Gaza, pour rien


-Why are you going to Gaza?

Elle injecte mon nom, et mes bonnes raisons, dans son système informatique compliqué.

Puis des portes en béton s'ouvrent, des interphones crachent des soupirs. Je sais, la comparaison est facile, mais au moins elle a le mérite de reposer sur du vécu: une prison moderne ne fonctionne pas différemment que l'engrenage du terminal d'Eretz.

De l'autre côté, c'est d'abord le pays de personne. Des hommes semblent broyés par des structures de béton absurdes. Ils ont vraiment un sourire d'au-delà, ces porteurs, deux fois plus nombreux que le total des gens autorisés à passer aujourd'hui.

Et puis, c'est l'avancée vers la ville. Beaucoup de voitures fonctionnent à l'huile de friture, et ça la sent jusque dans le coeur des frites, et ça sent la morue le long de l'interminable plage. Des gens se baignent quand même. Notre chauffeur avance:

- Prenez-moi avec vous. Je veux foutre le camp.

Jusque là, c'est lui qui nous emmène vers le coeur d'une lune où vivent plus d'un million et demi d'habitants. On dirait qu'ils ne sont que cinquante. Les rues sont vides, pas de trafic.

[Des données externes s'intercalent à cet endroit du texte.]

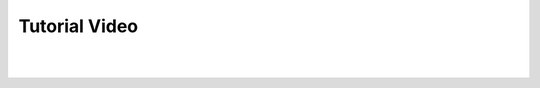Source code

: Tutorial Video
================

.. raw:: html

    <div class="embed-responsive embed-responsive-16by9" style="min-width:100%; min-height:100%; max-width:1024px; max-height:1024px;">
    <iframe width="560" height="315" src="https://www.youtube.com/embed/trVmqCsWRmE" title="JEDAI Tutorial" frameborder="0" allow="accelerometer; autoplay; clipboard-write; encrypted-media; gyroscope; picture-in-picture" allowfullscreen></iframe>

    </div>

|
|
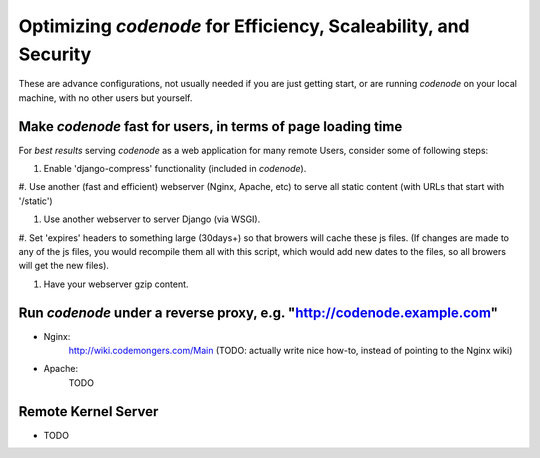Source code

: Optimizing `codenode` for Efficiency, Scaleability, and Security
==============================================================

These are advance configurations, not usually needed
if you are just getting start, or are running `codenode`
on your local machine, with no other users but yourself.


Make `codenode` fast for users, in terms of page loading time
-------------------------------------------------------------
For *best results* serving `codenode` as a web application
for many remote Users, consider some of following steps:

#. Enable 'django-compress' functionality (included in `codenode`).

#. Use another (fast and efficient) webserver (Nginx, Apache, etc) 
to serve all static content (with URLs that start with '/static') 

#. Use another webserver to server Django (via WSGI).

#. Set 'expires' headers to something large (30days+) so that browers
will cache these js files. (If changes are made to any of the
js files, you would recompile them all with this script, which
would add new dates to the files, so all browers will get the new files).

#. Have your webserver gzip content.



Run `codenode` under a reverse proxy, e.g. "http://codenode.example.com"
---------------------------------------------------------------------

* Nginx:
    http://wiki.codemongers.com/Main
    (TODO: actually write nice how-to, instead of pointing to the Nginx wiki)

* Apache:
    TODO



Remote Kernel Server
--------------------

* TODO






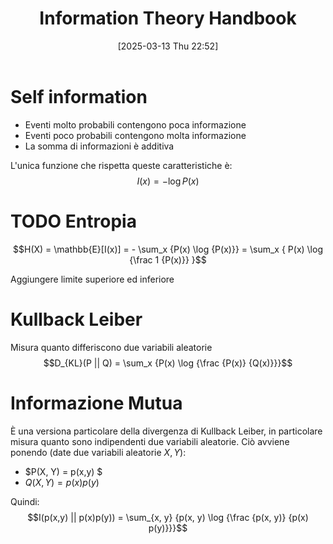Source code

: #+title:      Information Theory Handbook 
#+date:       [2025-03-13 Thu 22:52]
#+filetags:   :handbook:math:
#+identifier: 20250313T225239

* Self information
+ Eventi molto probabili contengono poca informazione
+ Eventi poco probabili contengono molta informazione
+ La somma di informazioni è additiva

L'unica funzione che rispetta queste caratteristiche è:
$$I(x) = - \log {P(x)}$$

* TODO Entropia
$$H(X) = \mathbb{E}[I(x)] = - \sum_x {P(x) \log {P(x)}} = \sum_x { P(x) \log {\frac 1 {P(x)}} }$$

Aggiungere limite superiore ed inferiore

* Kullback Leiber
Misura quanto differiscono due variabili aleatorie
$$D_{KL}(P || Q) = \sum_x {P(x) \log {\frac {P(x)} {Q(x)}}}$$

* Informazione Mutua 
È una versiona particolare della divergenza di Kullback Leiber, in particolare misura quanto sono indipendenti due variabili aleatorie.
Ciò avviene ponendo (date due variabili aleatorie $X, Y$):
+ $P(X, Y) = p(x,y) $
+ $Q(X, Y) = p(x)p(y)$

Quindi:
$$I(p(x,y) || p(x)p(y)) = \sum_{x, y} {p(x, y) \log {\frac {p(x, y)} {p(x) p(y)}}}$$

Gaza, l'humidité solidifie la chaleur. La mer ressasse. Le vent rabâche. Il se souvient de l'Egypte.

-Belle, mais pas plus de deux semaines. Il y a quelque chose d'amusant chez les Egyptiens. Ils sortent, tombent amoureux, couchent avec les filles, boivent, parlent de tout, sauf de politique. Nous, c'est exactement le contraire: politique, politique, jusqu'à point d'heure, mais les filles...

Les filles. Elles sont partout pourtant. Je pense: être une fille à Gaza...et puis je me rebiffe, sachant qu'elles aussi, elle savent se rebiffer. Comment parler d'elles? Je peux juste dire qu'elles sont là, et avec elles, une résistance.

Notre chauffeur continue de tourner jusqu'à ce que je comprenne. Il n'y a pas de sens à tout ça. Dans ma tête le taxi poursuit, parcourt les venelles et les vaisseaux, évite les vagues et les frondes de vent, les balles même, les gendarmes couchés, mon regard en croise d'autres, mais ces gens sont d'un autre monde. Je ne suis là pour rien.

- What have you done in Gaza?

Elle injecte mon nom, et mes bonnes raisons, dans son système informatique compliqué.